The EDUFLUVAC project, a public-private partnership with the goal of developing a universal flu vaccine, announced on Friday that it received a $6.1 million grant from the European Commission.

The EDUFLUVAC consortium consists of seven renowned organizations from Europe on a four-year mission to develop a broad-spectrum, long-lasting vaccine against influenza. The project is attempting to develop a combinatorial immunization strategy that will teach the immune system to cross-recognize common regions within multiple viral strains of influenza.

"Developing a universal flu vaccine has become a global health priority for preventing the spread of the virus and the emergence of new strains, and we are convinced that EDUFLUVAC will be a major step forward towards achieving this goal," Othmar Engelhardt, a principal investigator at the National Institute for Biological Standards and Control in the U.K., said.

According to EDUFLUVAC, seasonal influenza causes approximately three to five million severe cases and 250,000 to 500,000 deaths annually. While vaccination is the most effective way to prevent the disease or severe illness, current vaccines only provide limited protection against the ever-changing flu virus.

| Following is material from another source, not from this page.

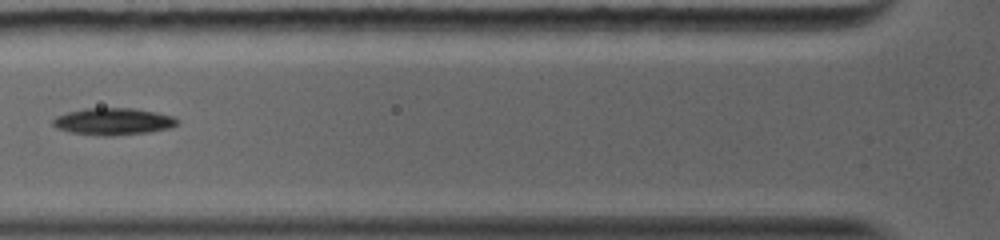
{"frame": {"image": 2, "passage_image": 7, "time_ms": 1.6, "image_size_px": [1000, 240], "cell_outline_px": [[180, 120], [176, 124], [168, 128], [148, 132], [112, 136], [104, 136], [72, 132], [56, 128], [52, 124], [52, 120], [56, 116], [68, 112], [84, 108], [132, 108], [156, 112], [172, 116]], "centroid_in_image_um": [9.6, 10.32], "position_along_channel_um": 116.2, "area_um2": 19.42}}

The development of a universal flu vaccine could eliminate the need for a seasonal vaccine every year and annual vaccination campaigns.

"Low and middle-income countries currently have minimal influenza vaccination programs," Odile Leroy, the executive director of the European Vaccine Initiative and coordinator of EDUFLUVAC, said. "Thus, the development of a vaccine that elicits broad long-lasting defense would facilitate vaccination campaigns and confer protection against influenza in hitherto untargeted groups with limited health care."